Although it’s good to know Luke has also grown to see the up sides of simple fun, I must say it’s nice to know, for my sake, we can also tackle the fun waiting for us further distances away on occasion, too.

As I reflect on this past nine months and the new grooves all the change has etched into our lives, sometimes I think about how my work load has doubled and time to myself feels simultaneously chopped in half. I try to squeeze in bits of “me time” in creative ways where and when I can. Thanks to this article, I’m beginning to feel less of a panic about the suffocating force of time as it whips by, turning days into months at week-speed, and leaving the household chores piled up on my to-list like the dirty dishes often are in the sink. The timing of finding Anne Lamott’s three year old pep talk couldn’t have been better. I’ve been aching for perspective like this for months!
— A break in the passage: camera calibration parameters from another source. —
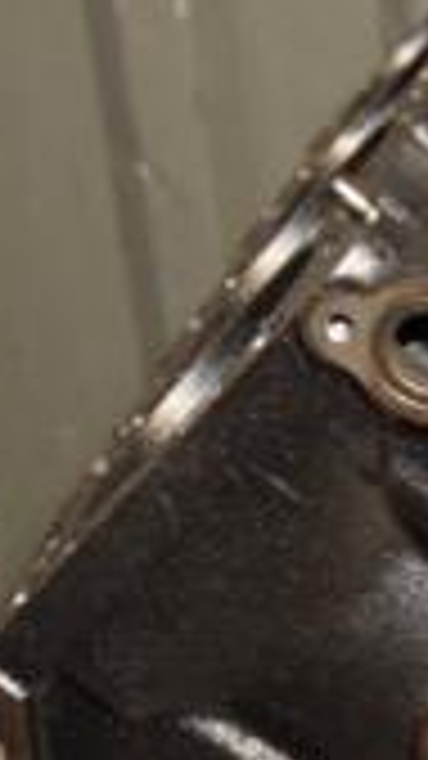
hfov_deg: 9.1
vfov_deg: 17.3
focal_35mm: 123
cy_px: 594
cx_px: 924
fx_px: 2483
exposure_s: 1/80
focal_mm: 22
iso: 800
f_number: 5
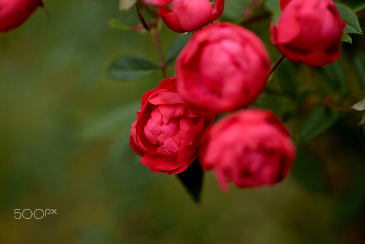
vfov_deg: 15.2
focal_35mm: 90
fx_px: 913
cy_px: 122
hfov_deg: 22.6
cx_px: 182
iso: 200
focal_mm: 90
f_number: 3.8
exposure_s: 1/750
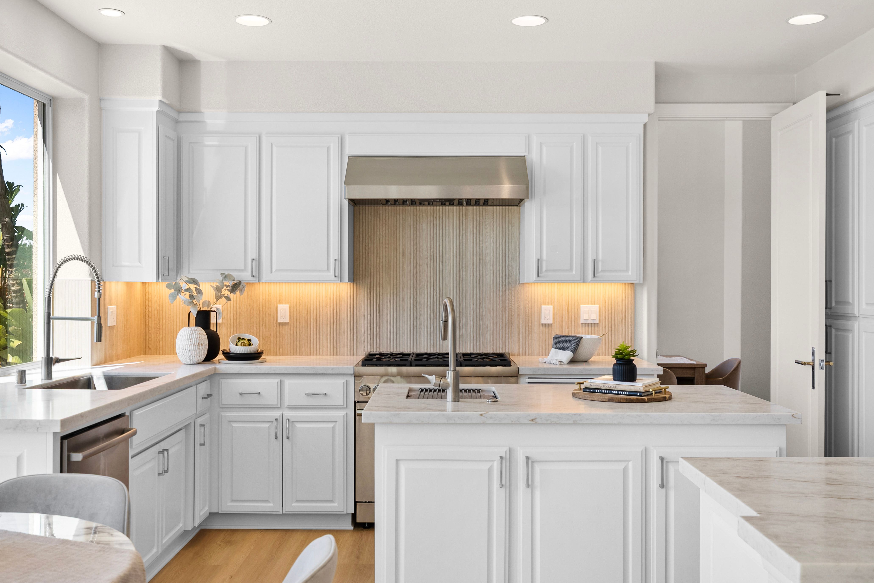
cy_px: 289
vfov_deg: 36.9
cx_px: 425
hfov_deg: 53.1
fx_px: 874
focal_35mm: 36
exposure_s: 1/500
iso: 100
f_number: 8
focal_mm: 35
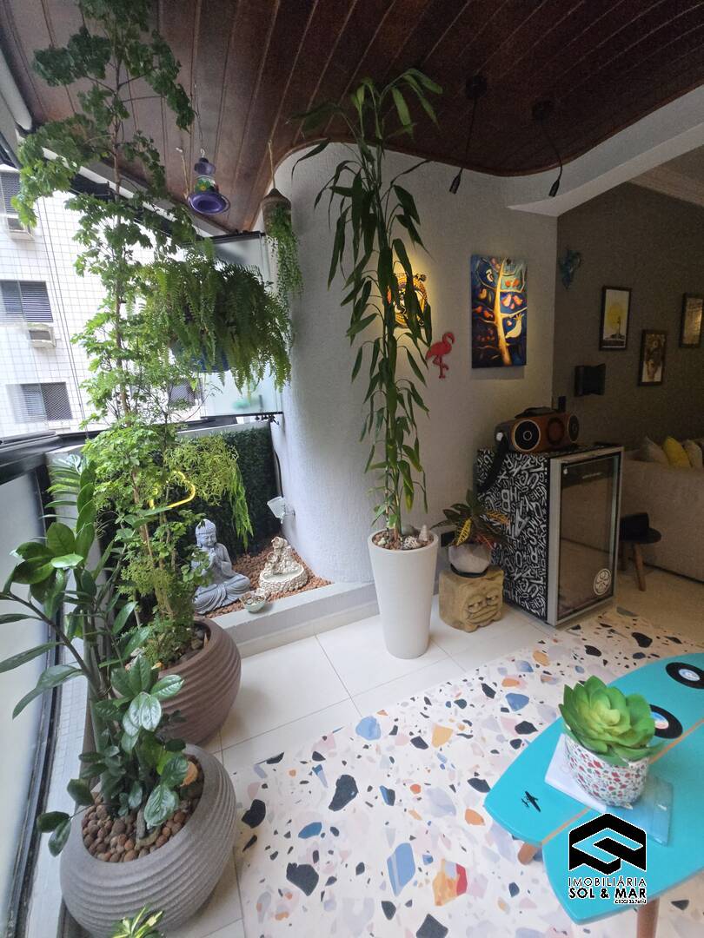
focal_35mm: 13
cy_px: 469
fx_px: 353
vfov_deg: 106.2
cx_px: 352
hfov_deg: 89.9
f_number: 2.2
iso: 125
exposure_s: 1/60
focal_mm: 1.7
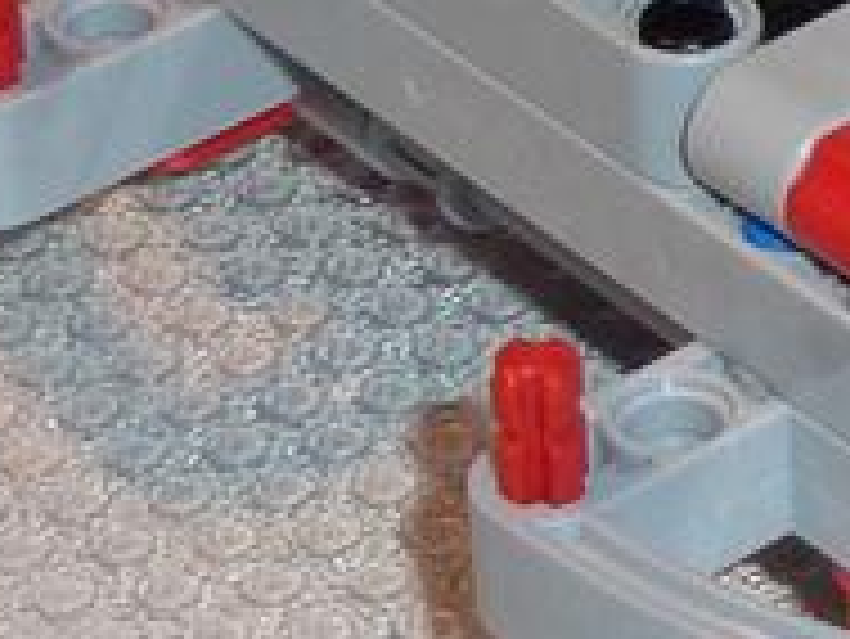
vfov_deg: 5.2
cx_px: 1803
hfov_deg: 6.8
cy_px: -436
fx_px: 6929
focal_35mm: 282
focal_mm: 8.5
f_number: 3.8
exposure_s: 1/30
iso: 100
Sam is growing as fast as he can crawl, and Luke is changing so much, and entirely too quickly. I know I’ll look back one day and barely remember how messy our living room stayed for days, or how long that drip of smoothie sat on the kitchen floor like an ink blot waiting to be named and psychoanalyzed. I know I will care, however, whether I maximized this magical, fleeting time with my two boys. I’ll care if I marked as much off of my want-to-do list as I could, and I’ll care if made time to write about as much of it as I was able to scrounge up the minutes for.